An MVP was developed to test Gemini’s real-time Roman Urdu song transcription capabilities and observe how users made corrections. Participants were also provided with a transliteration keyboard, which was a first-time experience for all of them. The songs were transcribed in Roman Urdu by default as it is the mental model for digital Urdu song lyrics.
Figma prototypes were created to test the necessity of all ideated features and to provide users with mobile-first layouts, aligning with their habit of songwriting on phones. To evaluate different display options for Roman Urdu and Urdu lyrics, participants were given two distinct prototypes: one where both lyric types coexisted on the same page, and another where users could toggle between the two.
Usability testing was conducted with both musicians and music enthusiasts, as they are the most likely users to transcribe song lyrics. Remote testing was necessary for participants located in Pakistan, given the researcher's location in the US. Designs were updated in iterations.
Key Observations & User Feedback:
A final version of the website was created after incorporating user feedback. The Home page now also provides clear guidance for installing Urdu and transliteration keyboards, tailored to the user’s specific platform.

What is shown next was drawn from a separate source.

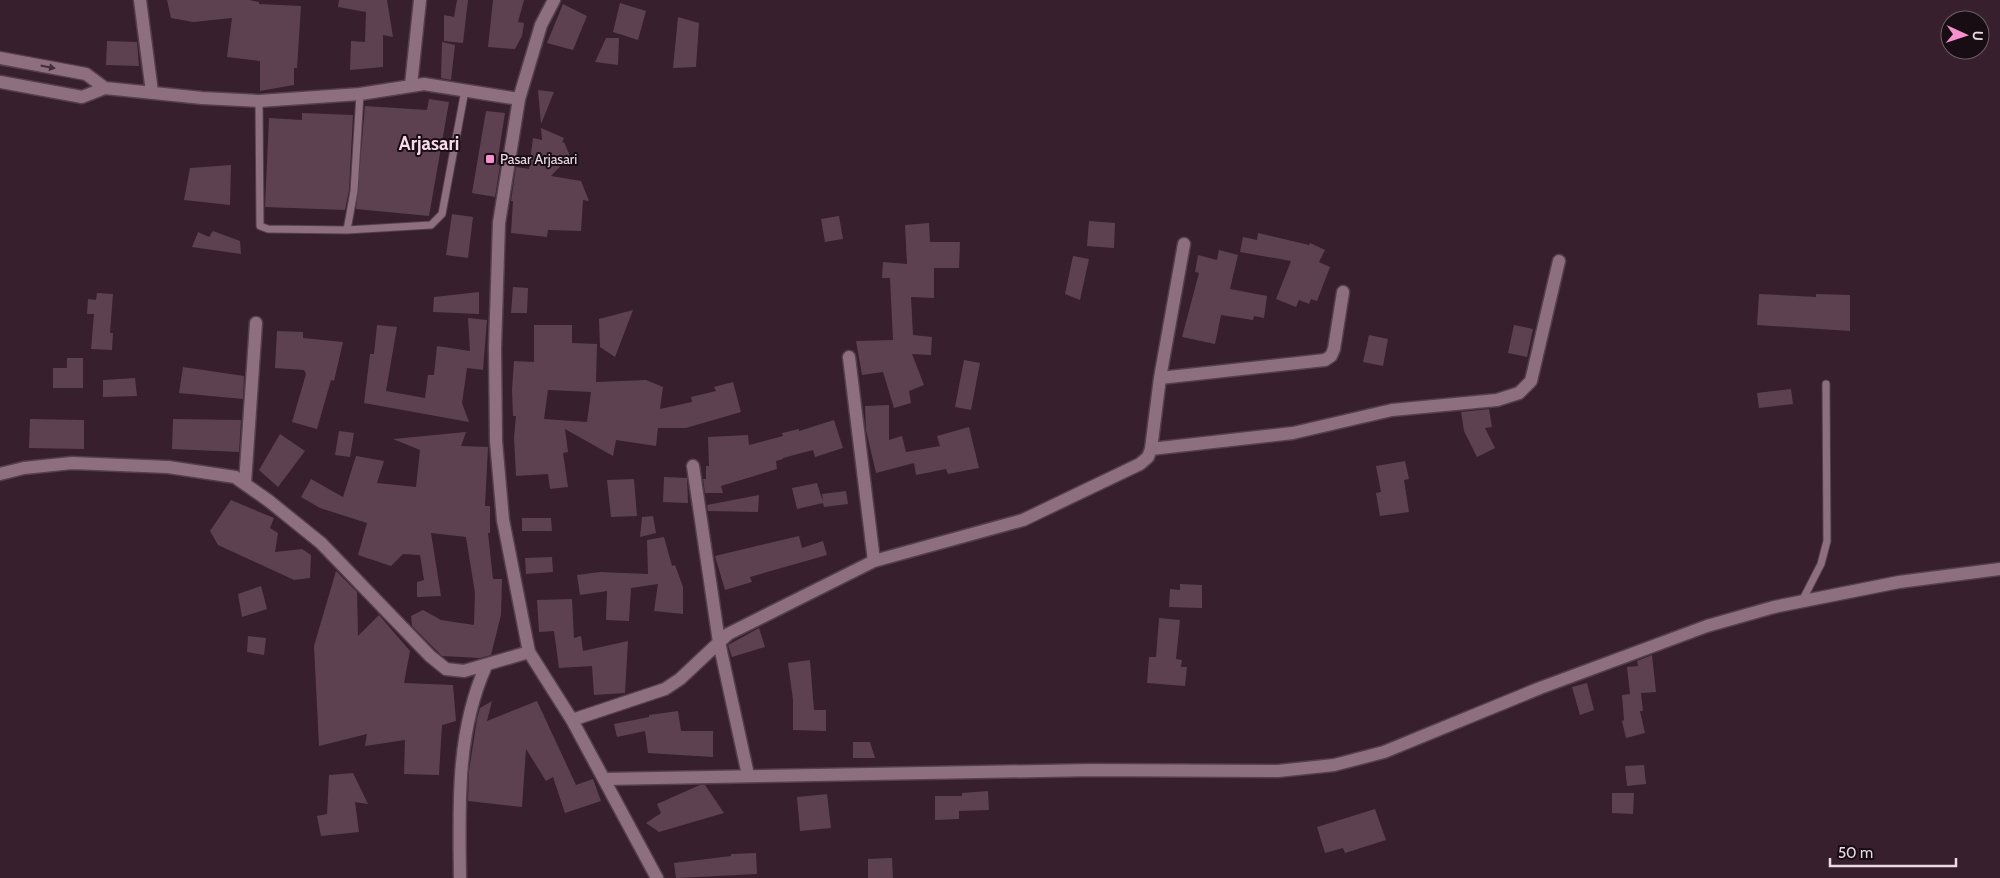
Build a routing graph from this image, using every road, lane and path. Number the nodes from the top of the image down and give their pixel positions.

Key Feature Updates and Design Improvements
This part of the study aims to establish Urdu song captioning guidelines through testing multilingual, multi-script captions with both Pakistani and Indian audiences. Indians were considered as they form a large part of the Pakistani music fan base as Urdu and Hindi have a large phonetic overlap. But Urdu and Hindi scripts are completely different. As a result Roman Urdu/Hindi becomes a common ground.
Given that musicians indicated short-form content as a primary driver for music discovery, it was crucial to design for this experience, especially considering the limited digital space on mobile screens.
A mixed-methods study was conducted with Pakistanis and Indians music enthusiasts to do a visual design evaluation. This study also tested assumptions that musicians had provided in the primary research.
Visual and Emotional Impact of Urdu Script
Benefits of Dual-Script Display
Optimizing Script Presentation
Factors Influencing Script Preference
The study faced challenges in recruiting Urdu-medium artists and audience members, primarily because the researcher was located in the US during the study period. As a result, the findings are biased towards English-medium participants and may not fully represent the general population.
Due to time constraints, the number of participants for testing was limited. However, there are plans to expand participant recruitment after the product launch. Future development also includes extending the transcription tool to support other regional languages, such as Punjabi, Sindhi, and Pashto.
Finally, the multi-script captioning guidelines require more comprehensive development before they are disseminated. The goal is to share them through the Pakistani music magazine Hamnawa, which boasts a substantial readership of musicians.
Gaana Mangwao was possible because of the foundational work done by others before me and all of my prior experiences. It may seem obvious, but this project would have turned out very differently without the supervision of Dr. Rua Williams at Purdue; advice of Zeerak Ahmed, founder of Matnsaz and Hamnawa; Sheikh Ahmed's work at Musixmatch; Usama Bin Shafqat's experiments with LLMs; and all the musicians who were willing to give me their time despite a 10-hour time difference. As it turns out, AI can be used in a meaningful way. However, my biggest takeaway from this project is the importance of building a community.